With a decline in church attendance, religious organizations and leaders are looking for new ways to connect to potential worshippers.
One of those leaders is Nadia Bolz-Weber of the University United Methodist Church in Austin, Texas. Tattooed, foul-mouthed and liberal, Bolz-Weber is bringing a new perspective to Christians, according to The Washington Post.
Bolz-Weber “launched a successful church for disaffected young people and has headlined youth gatherings tens of thousands strong," according to The Washington Post. "For a part of American religion that’s been in a long, slow institutional decline, this gives her major credibility."
She's not your typical preacher, either. She "represents a new, muscular form of liberal Christianity, one that merges the passion and life-changing fervor of evangelicalism with the commitment to inclusiveness and social justice of mainline Protestantism,” reported The Washington Post. “She’s a tatted-up, foul-mouthed champion to people sick of being belittled as not Christian enough for the right or too Jesus-y for the left.”
Bolz-Weber is almost a representation of this progressive movement by churches across the United States. The Washington Post said her congregation, more casual and liberal, is now “mainstream America” rather than what typical churchgoers saw in the past.
After releasing a New York Times best-selling book “Pastrix: The Cranky, Beautiful Faith of a Sinner & Saint,” Bolz-Weber is attracting new followers and bringing common people to the pews.
Some churches have built other ways to attract people to the pews, including social media, speed-faithing and, more recently, by heading to a bar and brewing beer.
“Some church groups are brewing it themselves, while others bring the Holy Mysteries to a taproom,” reported NPR. “The result is not sloshed congregants; rather, it's an exploratory approach to do church differently.”
But these gatherings are connecting churches to a younger audience. Recently, churches have struggled reaching out to millennials and those ages 18-29, according to the Wall Street Journal.

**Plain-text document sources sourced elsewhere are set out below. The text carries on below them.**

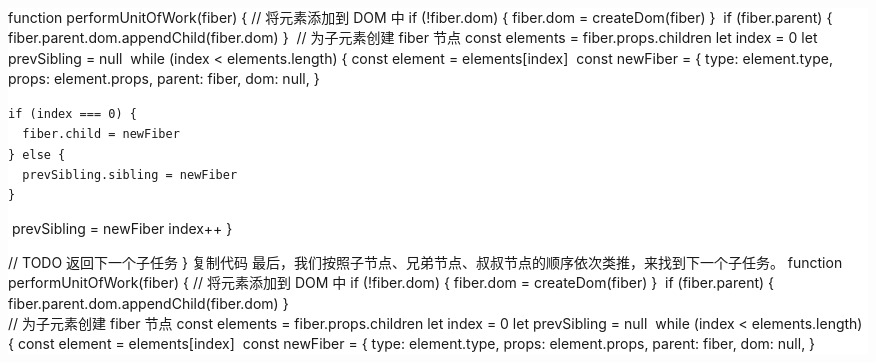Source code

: function performUnitOfWork(fiber) {
  // 将元素添加到 DOM 中
  if (!fiber.dom) {
    fiber.dom = createDom(fiber)
  }
​
  if (fiber.parent) {
    fiber.parent.dom.appendChild(fiber.dom)
  }
​
  // 为子元素创建 fiber 节点
  const elements = fiber.props.children
  let index = 0
  let prevSibling = null
​
  while (index < elements.length) {
    const element = elements[index]
​
    const newFiber = {
      type: element.type,
      props: element.props,
      parent: fiber,
      dom: null,
    }
   
    if (index === 0) {
      fiber.child = newFiber
    } else {
      prevSibling.sibling = newFiber
    }
​
    prevSibling = newFiber
    index++
  }
  
  // TODO 返回下一个子任务
}
复制代码
最后，我们按照子节点、兄弟节点、叔叔节点的顺序依次类推，来找到下一个子任务。
function performUnitOfWork(fiber) {
  // 将元素添加到 DOM 中
  if (!fiber.dom) {
    fiber.dom = createDom(fiber)
  }
​
  if (fiber.parent) {
    fiber.parent.dom.appendChild(fiber.dom)
  }
​   
  // 为子元素创建 fiber 节点
  const elements = fiber.props.children
  let index = 0
  let prevSibling = null
​
  while (index < elements.length) {
    const element = elements[index]
​
    const newFiber = {
      type: element.type,
      props: element.props,
      parent: fiber,
      dom: null,
    }
   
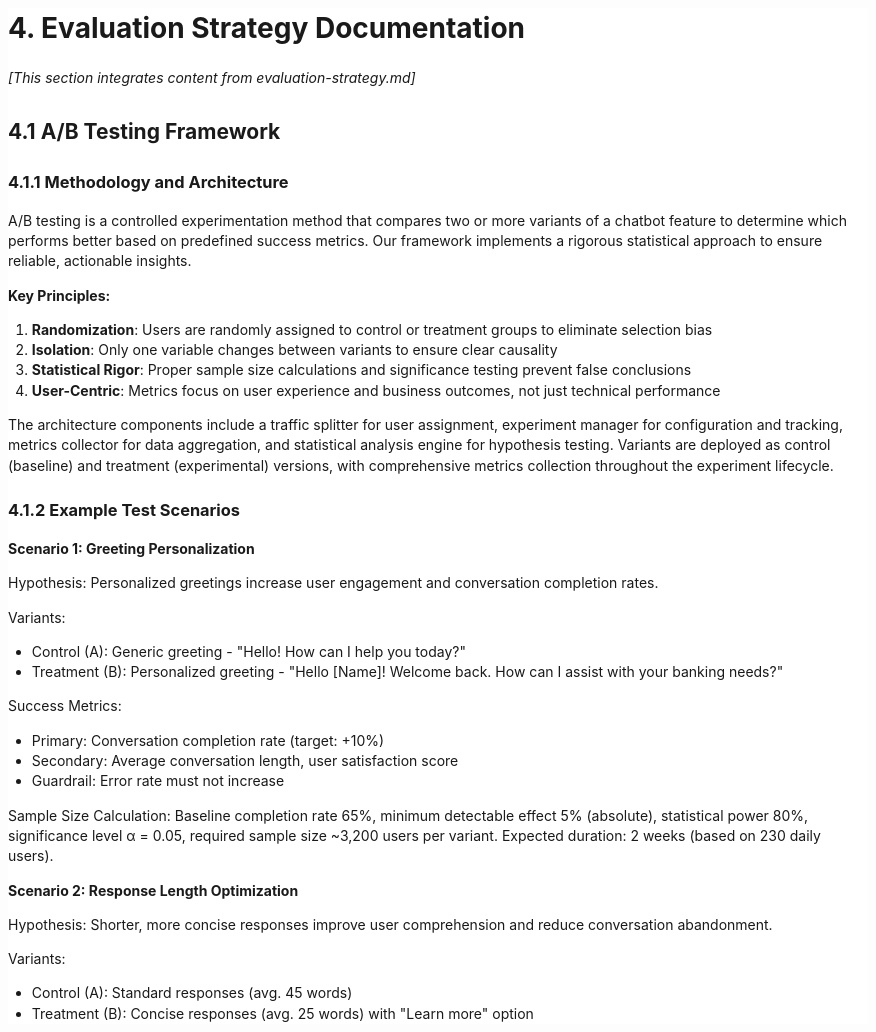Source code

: # 4. Evaluation Strategy Documentation

*[This section integrates content from evaluation-strategy.md]*

## 4.1 A/B Testing Framework

### 4.1.1 Methodology and Architecture

A/B testing is a controlled experimentation method that compares two or more variants of a chatbot feature to determine which performs better based on predefined success metrics. Our framework implements a rigorous statistical approach to ensure reliable, actionable insights.

**Key Principles:**

1. **Randomization**: Users are randomly assigned to control or treatment groups to eliminate selection bias
2. **Isolation**: Only one variable changes between variants to ensure clear causality
3. **Statistical Rigor**: Proper sample size calculations and significance testing prevent false conclusions
4. **User-Centric**: Metrics focus on user experience and business outcomes, not just technical performance

The architecture components include a traffic splitter for user assignment, experiment manager for configuration and tracking, metrics collector for data aggregation, and statistical analysis engine for hypothesis testing. Variants are deployed as control (baseline) and treatment (experimental) versions, with comprehensive metrics collection throughout the experiment lifecycle.

### 4.1.2 Example Test Scenarios

**Scenario 1: Greeting Personalization**

Hypothesis: Personalized greetings increase user engagement and conversation completion rates.

Variants:
- Control (A): Generic greeting - "Hello! How can I help you today?"
- Treatment (B): Personalized greeting - "Hello [Name]! Welcome back. How can I assist with your banking needs?"

Success Metrics:
- Primary: Conversation completion rate (target: +10%)
- Secondary: Average conversation length, user satisfaction score
- Guardrail: Error rate must not increase

Sample Size Calculation: Baseline completion rate 65%, minimum detectable effect 5% (absolute), statistical power 80%, significance level α = 0.05, required sample size ~3,200 users per variant. Expected duration: 2 weeks (based on 230 daily users).

**Scenario 2: Response Length Optimization**

Hypothesis: Shorter, more concise responses improve user comprehension and reduce conversation abandonment.

Variants:
- Control (A): Standard responses (avg. 45 words)
- Treatment (B): Concise responses (avg. 25 words) with "Learn more" option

Moving church meetings to the bar has helped reach out to a younger crowd.
"The hardest thing in the church, period, is reaching out to people my age," said Jake Shirreffs, a 23-year-old, to WSJ.
But when some bar attendees see the church meeting, sometimes they become interested and want to learn a bit more, NPR reported.
“A guy sits at the bar nursing a beer, he overhears the Gospel of Luke, he sees people line up to take bread and wine, he gets curious.”